As a model to investigate these interactions CBNS researchers are using well-defined nanomaterials known as hyperbranched polymers.
Surface charge was an initial focus of this investigation since they are the dominant physical parameters that dictate the route (absorption, distribution, metabolism and excretion) of polymeric nanocarriers in the human body and whether they can by-pass the numerous biological barriers or obstacles and take effect at the desire locations.
The HBPs were evaluated for activation of human immune cells and were found to have a charge- dependent activation of dendritic cells, which are responsible for the immune response to vaccines and pathogens.
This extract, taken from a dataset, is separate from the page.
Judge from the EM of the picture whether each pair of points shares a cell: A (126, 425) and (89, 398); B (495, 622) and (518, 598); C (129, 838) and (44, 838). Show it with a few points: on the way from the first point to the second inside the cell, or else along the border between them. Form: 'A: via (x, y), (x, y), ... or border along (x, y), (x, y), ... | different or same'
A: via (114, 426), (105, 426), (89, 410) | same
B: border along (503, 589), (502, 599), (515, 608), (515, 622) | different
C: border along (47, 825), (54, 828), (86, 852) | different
Positively charged HBPs activated a major dendritic cell subset within human blood, while neutral and negatively charged HBPs had no immuno-stimulatory effect. Moreover, charge dictated their association with different immune cell subsets.
At physiological temperatures, all cell types associated with positively charged HBPs, while negatively charged HBPs selectively associated with cells specialised for pathogen clearance and processing.
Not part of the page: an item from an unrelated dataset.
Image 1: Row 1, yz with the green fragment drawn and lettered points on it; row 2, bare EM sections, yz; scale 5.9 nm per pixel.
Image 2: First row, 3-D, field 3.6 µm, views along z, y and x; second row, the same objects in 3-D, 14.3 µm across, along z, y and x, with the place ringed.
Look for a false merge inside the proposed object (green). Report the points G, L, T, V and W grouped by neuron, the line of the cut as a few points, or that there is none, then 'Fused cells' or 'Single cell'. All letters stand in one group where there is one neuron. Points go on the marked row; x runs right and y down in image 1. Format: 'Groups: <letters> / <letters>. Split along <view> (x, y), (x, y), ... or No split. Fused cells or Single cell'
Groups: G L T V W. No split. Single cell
Reducing non-specific uptake of nanoparticles is essential for the development of effective drug delivery systems. In one study, we investigated how the surface chemistry of nanoparticles (linear or branched PEG molecules) can be modified to reduce non-specific clearance in human blood.
In other work, we modified the surface of star polymers (small nanoparticles with drug delivery and imaging potential) to interact with reactive groups (thiols) found on the outer surface of certain cancer and some immune cells.
We have demonstrated that thiol-reactive star polymers showed increased association with cancer cells and some key cell types of human blood (dendritic cells, B cells and platelets). This represents a non-conventional (i.e. non-antibody) method of targeting small nanoparticles to cells and may lead to improved drug delivery and imaging capabilities.
These studies provide us with strategies to predict and evaluate the fate of polymers at whole body and cellular levels, making the application of polymeric materials in vaccine delivery more time and cost effective.